Cloning and expression of the rat liver cDNA for peroxisomal enoyl-CoA hydratase, 3-hydroxyacyl-CoA dehydrogenase in gammaGT11. Transcriptional regulation of enzyme activity by Wy-14643 in primary cultures of rat hepatocytes

Abstract

Proliferation of rat liver peroxisomes by the hypolipidemic drug Wy-14643 is associated with a concomitant induction of peroxisomal enzymes involved in the β-oxidation of fatty acids. In order to explore the molecular mechanism of this induction process we have cloned the cDNA for the peroxisomal bifunctional enzyme enoyl-CoA hydratase, 3-hydroxyacyl-CoA dehydrogenase (ECH) in the γgt11 expression vector.
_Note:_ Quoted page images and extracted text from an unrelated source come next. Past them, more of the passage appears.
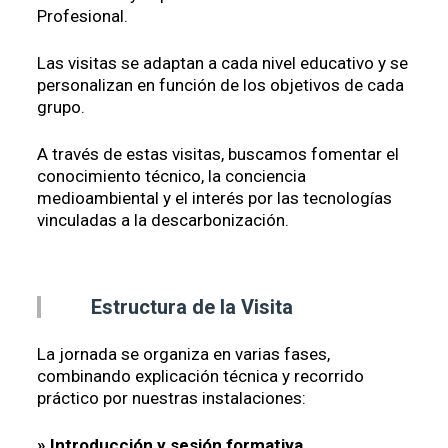
Profesional.
Las visitas se adaptan a cada nivel educativo y se
personalizan en función de los objetivos de cada
grupo.
A través de estas visitas, buscamos fomentar el
conocimiento técnico, la conciencia
medioambiental y el interés por las tecnologías
vinculadas a la descarbonización.
Estructura de la Visita
La jornada se organiza en varias fases,
combinando explicación técnica y recorrido
práctico por nuestras instalaciones:
» Introducción y sesión formativa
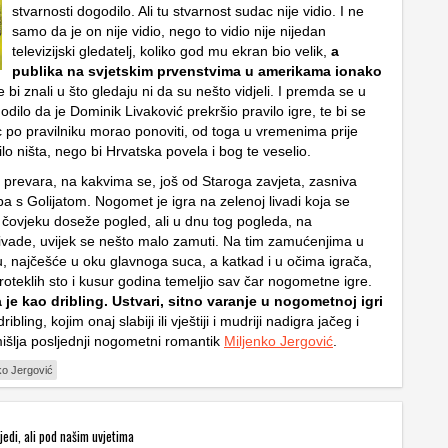
stvarnosti dogodilo. Ali tu stvarnost sudac nije vidio. I ne
samo da je on nije vidio, nego to vidio nije nijedan
televizijski gledatelj, koliko god mu ekran bio velik,
a
publika na svjetskim prvenstvima u amerikama ionako
 bi znali u što gledaju ni da su nešto vidjeli. I premda se u
odilo da je Dominik Livaković prekršio pravilo igre, te bi se
 po pravilniku morao ponoviti, od toga u vremenima prije
lo ništa, nego bi Hrvatska povela i bog te veselio.
na prevara, na kakvima se, još od Staroga zavjeta, zasniva
a s Golijatom. Nogomet je igra na zelenoj livadi koja se
e čovjeku doseže pogled, ali u dnu tog pogleda, na
livade, uvijek se nešto malo zamuti. Na tim zamućenjima u
, najčešće u oku glavnoga suca, a katkad i u očima igrača,
roteklih sto i kusur godina temeljio sav čar nogometne igre.
 je kao dribling. Ustvari, sitno varanje u nogometnoj igri
ribling, kojim onaj slabiji ili vještiji i mudriji nadigra jačeg i
mišlja posljednji nogometni romantik
Miljenko Jergović
.
ko Jergović
jedi, ali pod našim uvjetima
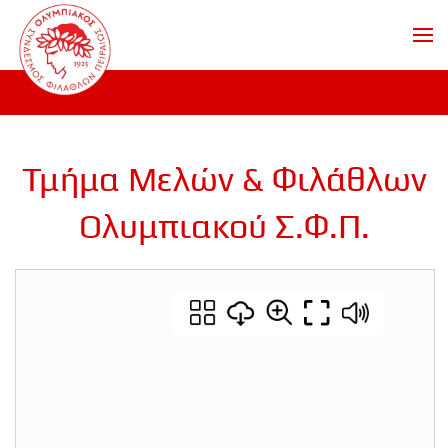
Skip to main content
Τμήμα Μελών & Φιλάθλων
Ολυμπιακού Σ.Φ.Π.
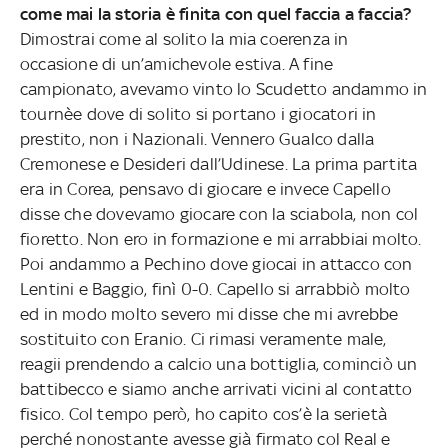
come mai la storia è finita con quel faccia a faccia?
Dimostrai come al solito la mia coerenza in
occasione di un’amichevole estiva. A fine
campionato, avevamo vinto lo Scudetto andammo in
tournèe dove di solito si portano i giocatori in
prestito, non i Nazionali. Vennero Gualco dalla
Cremonese e Desideri dall’Udinese. La prima partita
era in Corea, pensavo di giocare e invece Capello
disse che dovevamo giocare con la sciabola, non col
fioretto. Non ero in formazione e mi arrabbiai molto.
Poi andammo a Pechino dove giocai in attacco con
Lentini e Baggio, finì 0-0. Capello si arrabbiò molto
ed in modo molto severo mi disse che mi avrebbe
sostituito con Eranio. Ci rimasi veramente male,
reagii prendendo a calcio una bottiglia, cominciò un
battibecco e siamo anche arrivati vicini al contatto
fisico. Col tempo però, ho capito cos’è la serietà
perché nonostante avesse già firmato col Real e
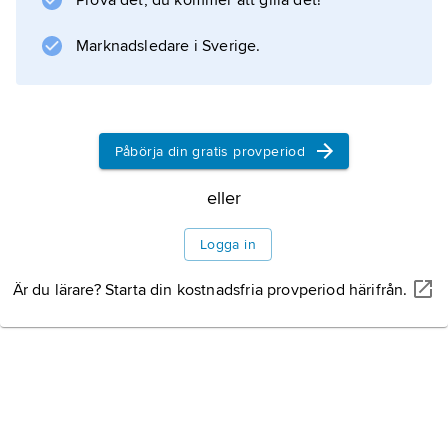
Prova det, du kommer att gilla det!
instrumentmakerier.
Marknadsledare i Sverige.
Information om artikeln
Påbörja din gratis provperiod
eller
Logga in
Är du lärare? Starta din kostnadsfria provperiod härifrån.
The library was screened with the monospecific rabbit antiserum to ECH. Hybrid-selected-mRNA translation established that the immunoreactive clones contain the cDNA sequences of the ECH bifunctional enzyme. The cloned cDNA was used to define the early events associated with enzyme induction in primary cultures of rat hepatocytes. Dot-blot hybridization of the total hepatocyte RNA with the ECH cDNA probe showed that the ECH mRNA begins to rise at about 10–15 h following incubation with Wy-14643. At 24 h and 48 h of incubation the stimulation of the ECH mRNA over the vehicle-treated control reached 26-fold and 47-fold respectively. Run-off experiments in the isolated nuclei of hepatocytes showed no increase in the transcription rate of the ECH gene at 5 h after drug treatment and a 2-fold and 11-fold increase at 10 h and 20 h of drug treatment. From these results we conclude that the increase in ECH activity by Wy-14643 is due to an enhancement of the rate of transcription of the ECH gene. However, the relatively long lag period of about 10–15 h after exposure of hepatocytes to Wy-14643 suggests that the induction of the ECH mRNA may involve an indirect effect of the drug on the transcription of this gene.